*THE PROBLEM*: Produce a faithful copy of every record below, without the pictures.

[Records excerpted from a collection]
--- START ---

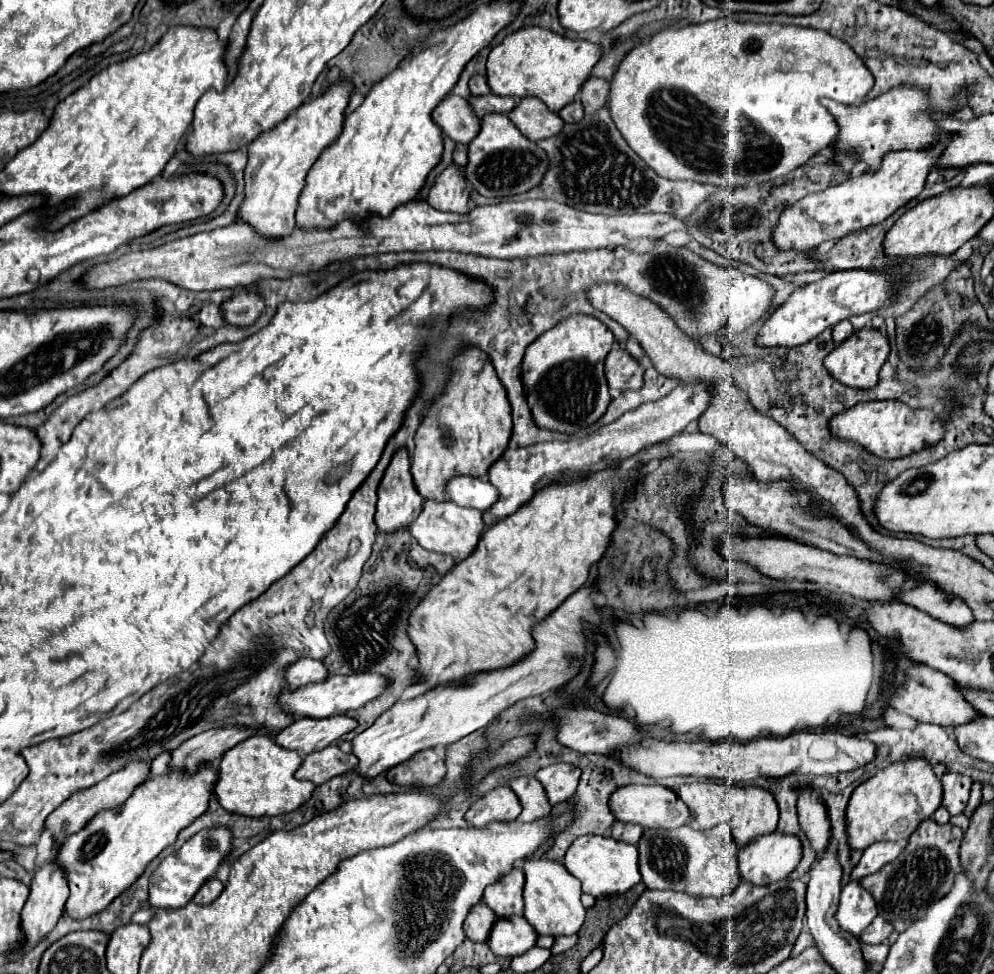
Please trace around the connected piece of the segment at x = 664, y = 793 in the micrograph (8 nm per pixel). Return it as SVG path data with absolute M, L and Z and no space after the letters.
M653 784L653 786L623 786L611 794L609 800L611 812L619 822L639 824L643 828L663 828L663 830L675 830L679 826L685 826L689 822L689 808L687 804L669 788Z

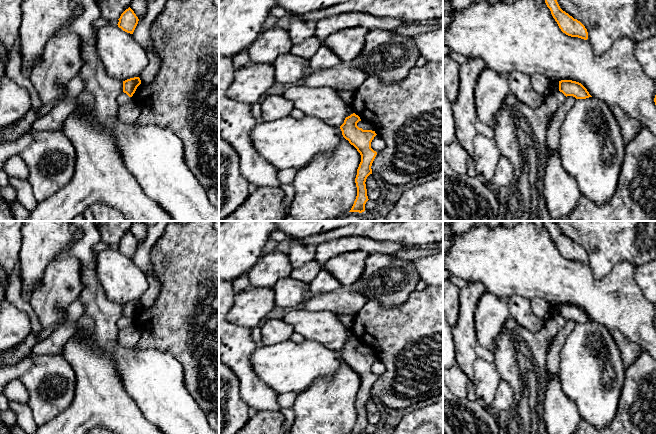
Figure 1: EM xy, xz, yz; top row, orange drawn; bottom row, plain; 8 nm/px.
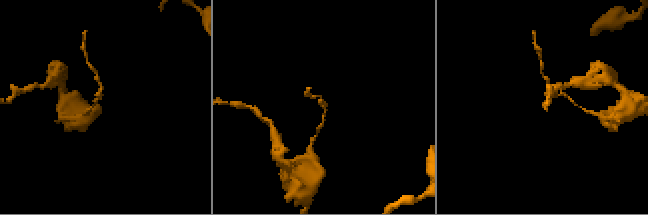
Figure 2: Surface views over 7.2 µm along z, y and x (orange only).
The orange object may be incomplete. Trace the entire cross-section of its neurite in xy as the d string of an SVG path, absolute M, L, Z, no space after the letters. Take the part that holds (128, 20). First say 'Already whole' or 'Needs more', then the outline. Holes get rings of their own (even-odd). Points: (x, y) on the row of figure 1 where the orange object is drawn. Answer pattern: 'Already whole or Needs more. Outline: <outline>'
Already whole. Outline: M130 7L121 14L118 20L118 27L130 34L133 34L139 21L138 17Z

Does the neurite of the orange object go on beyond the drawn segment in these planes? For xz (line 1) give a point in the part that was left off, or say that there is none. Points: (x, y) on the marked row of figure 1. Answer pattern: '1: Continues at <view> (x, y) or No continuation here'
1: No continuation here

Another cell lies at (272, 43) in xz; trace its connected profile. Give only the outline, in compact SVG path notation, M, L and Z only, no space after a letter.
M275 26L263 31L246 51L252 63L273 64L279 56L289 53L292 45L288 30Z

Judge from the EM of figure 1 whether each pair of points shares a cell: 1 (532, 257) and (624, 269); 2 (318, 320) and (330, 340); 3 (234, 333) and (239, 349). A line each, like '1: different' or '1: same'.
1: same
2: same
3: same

--- END ---

*WRITTEN ANSWER*:
Please trace around the connected piece of the segment at x = 664, y = 793 in the micrograph (8 nm per pixel). Return it as SVG path data with absolute M, L and Z and no space after the letters.
M653 784L653 786L623 786L611 794L609 800L611 812L619 822L639 824L643 828L663 828L663 830L675 830L679 826L685 826L689 822L689 808L687 804L669 788Z

Figure 1: EM xy, xz, yz; top row, orange drawn; bottom row, plain; 8 nm/px.
Figure 2: Surface views over 7.2 µm along z, y and x (orange only).
The orange object may be incomplete. Trace the entire cross-section of its neurite in xy as the d string of an SVG path, absolute M, L, Z, no space after the letters. Take the part that holds (128, 20). First say 'Already whole' or 'Needs more', then the outline. Holes get rings of their own (even-odd). Points: (x, y) on the row of figure 1 where the orange object is drawn. Answer pattern: 'Already whole or Needs more. Outline: <outline>'
Already whole. Outline: M130 7L121 14L118 20L118 27L130 34L133 34L139 21L138 17Z

Does the neurite of the orange object go on beyond the drawn segment in these planes? For xz (line 1) give a point in the part that was left off, or say that there is none. Points: (x, y) on the marked row of figure 1. Answer pattern: '1: Continues at <view> (x, y) or No continuation here'
1: No continuation here

Another cell lies at (272, 43) in xz; trace its connected profile. Give only the outline, in compact SVG path notation, M, L and Z only, no space after a letter.
M275 26L263 31L246 51L252 63L273 64L279 56L289 53L292 45L288 30Z

Judge from the EM of figure 1 whether each pair of points shares a cell: 1 (532, 257) and (624, 269); 2 (318, 320) and (330, 340); 3 (234, 333) and (239, 349). A line each, like '1: different' or '1: same'.
1: same
2: same
3: same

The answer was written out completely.